**MATERIAL SHOWN:**
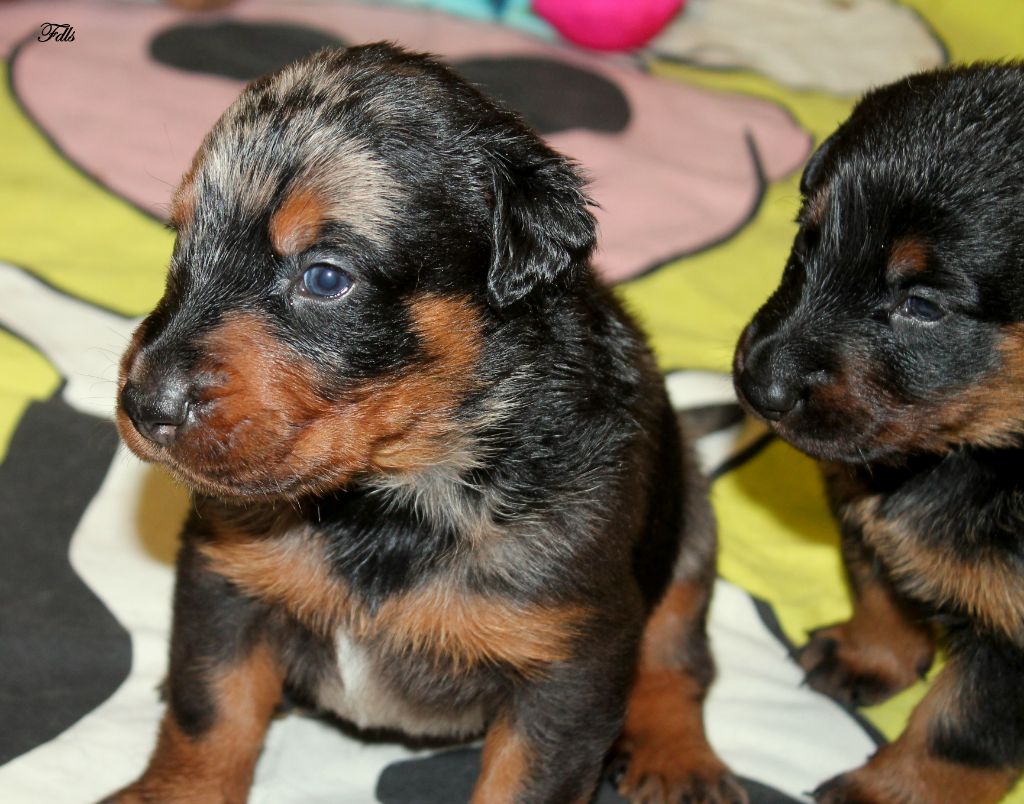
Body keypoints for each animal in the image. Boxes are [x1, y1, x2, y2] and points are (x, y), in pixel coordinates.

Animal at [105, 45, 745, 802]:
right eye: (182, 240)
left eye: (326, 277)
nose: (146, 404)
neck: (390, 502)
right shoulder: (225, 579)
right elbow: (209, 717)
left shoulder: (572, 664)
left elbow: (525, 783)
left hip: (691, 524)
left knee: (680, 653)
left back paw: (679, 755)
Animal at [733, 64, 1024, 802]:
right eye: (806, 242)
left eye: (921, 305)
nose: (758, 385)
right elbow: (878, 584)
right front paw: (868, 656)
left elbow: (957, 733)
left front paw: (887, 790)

**YOUR INSTRUCTIONS:** Write the material out again exactly. Do not include the pictures.

**WRITTEN ANSWER:**
Body keypoints for each animal in the image. Boxes are [x1, y1, x2, y2] and points are (x, y), in pixel coordinates.

Animal at [105, 45, 745, 802]:
right eye: (182, 240)
left eye: (326, 277)
nose: (146, 404)
neck: (390, 502)
right shoulder: (225, 579)
right elbow: (209, 717)
left shoulder: (572, 664)
left elbow: (525, 783)
left hip: (691, 524)
left knee: (680, 653)
left back paw: (679, 755)
Animal at [733, 64, 1024, 802]:
right eye: (806, 242)
left eye: (921, 305)
nose: (758, 385)
right elbow: (878, 584)
right front paw: (868, 656)
left elbow: (957, 733)
left front paw: (887, 790)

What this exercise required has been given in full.